Reid
The pounding on my front door rattles the walls.
I grunt, pushing up from the chair where I’ve been sitting for the past hour, staring at the fireplace like it holds all the answers. My body is stiff, my head a mess. I don’t want company.
But whoever is on the other side of this door doesn’t give a damn what I want.
“Reid Calloway, you best open this door right now before I freeze my keister off!”
I scrub my hand down my face. Hell.
When I pull open the door, a rush of icy wind cuts through the cabin, sending a sharp chill straight to my bones. Dottie stomps inside like she owns the place, wrapped up in her heavy coat, a thick scarf knotted at her neck, and a scowl aimed directly at me. Snowflakes cling to the loose curls of her graying hair. Her cheeks are flushed red from the cold.
“You took your sweet time,” she huffs, peeling off her gloves. “I nearly turned into a popsicle out there.”
I cross my arms and lean against the doorframe. “You could’ve called.”

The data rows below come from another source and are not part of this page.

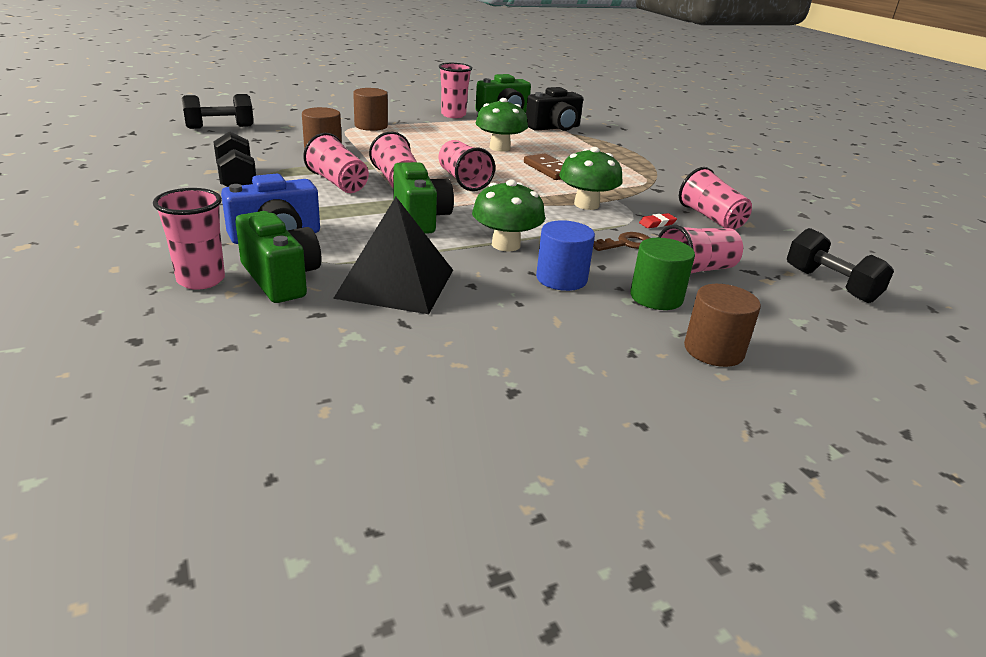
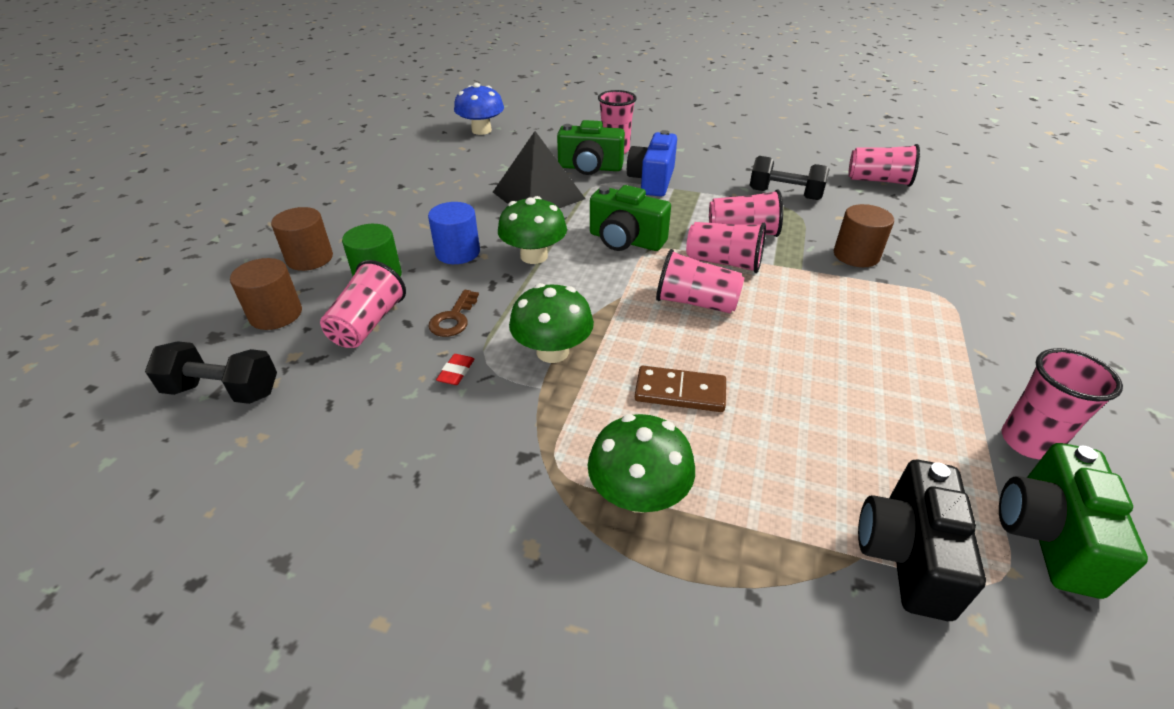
camera: 135 degrees right, 10 degrees up
black dumbbell [182,94,254,129] -> none
brown cylinder [353,88,388,131] -> brown cylinder moved to [230,258,302,330]
green mushroom [476,98,528,151] -> green mushroom moved to [588,414,695,513]
pink cup [679,167,752,230] -> pink cup moved to [848,144,920,187]
none -> blue mushroom [454,83,504,135]

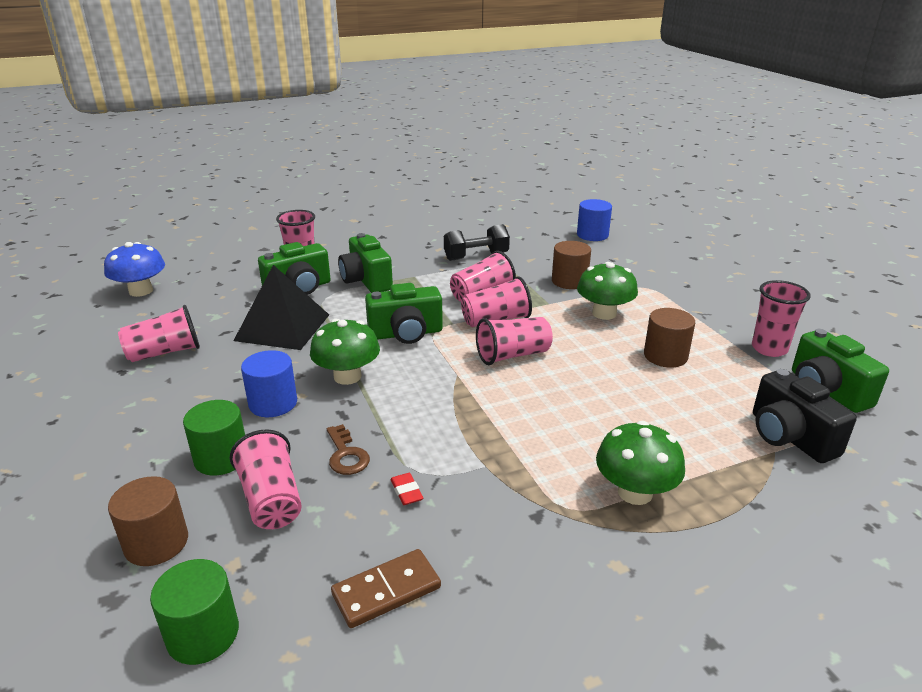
camera: 40 degrees left, 10 degrees down
black dumbbell [145,341,277,404] -> green cylinder [150,559,239,665]
brown cylinder [271,207,333,271] -> brown cylinder moved to [644,308,695,368]
green mushroom [509,283,594,363] -> green mushroom moved to [577,262,638,320]
blue camera [627,130,677,197] -> green camera [338,233,393,293]
brown domino [635,366,726,412] -> brown domino moved to [331,549,441,628]
pink cup [848,144,920,187] -> pink cup moved to [118,305,200,362]
none -> blue cylinder [577,199,612,241]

She snorts. “Like you’d have answered.”
Fair point.
Dottie yanks off her scarf and levels me with a look that I know too well—the same one she used to give me when I wasa boy with scraped knees, sitting at her kitchen table while she bandaged me up.
It’s the same look my grandmother gave me the day my mama drove away, leaving me behind with nothing but a halfhearted promise to write.
I was ten years old when she left. Sat on the front porch of my grandmother’s house for three damn hours, watching the road, waiting for that old station wagon to turn around.
It never did.
I learned my lesson then and there—people leave. And if you don’t let them get too close in the first place, it doesn’t hurt so bad when they go.
But Sadie got close. She slipped past every wall I built, filled this cold, empty cabin with warmth, and now? Now she’s gone, and I feel like I’m ten years old again, staring at that empty road.
Dottie exhales sharply. “You’re an idiot, you know that?”
I stiffen. “Dottie—”
“No, you listen to me, Reid Calloway.” She marches right up to me, jabbing a gloved finger into my chest. “I’ve let you wallow in your misery long enough, but I will not sit back and watch you make the biggest mistake of your life.”
I grit my teeth. “I don’t—”
“She’s leaving,” Dottie cuts in, eyes sharp. “That sweet girl you married, the one who filled this house with something it hasn’t had in a long time. She’s leaving you, Reid.”
My stomach clenches. I know. Hell, I’ve known since she stood in front of me with tears in her eyes, telling me she loved me, and I just stood there. I just let her walk away.
Dottie sighs, softer this time. “I knew your grandmother, rest her soul, better than anyone. And she would be giving you the same talking-to if she were here.”
I swallow hard, but I don’t say anything.
She shakes her head. “You’re just like her, you know. Stubborn as hell. Always thinking you have to do everything on your own. That you don’t need anybody.”
She’s not talking about my grandmother, even though the description fits her. Dottie is talking about my mom. I clench my jaw and look away.
“But you do need people, Reid,” she continues. “And you don’t just need Sadie. She needs you.”
Something in my chest pulls tight, so tight I can barely breathe.
“She loves you, boy,” Dottie says, her voice gentler now. “And after the way you stood up for her earlier, I know damn well you love her too. But you’re so scared of losing someone that you’re pushing her away before she can leave on her own.”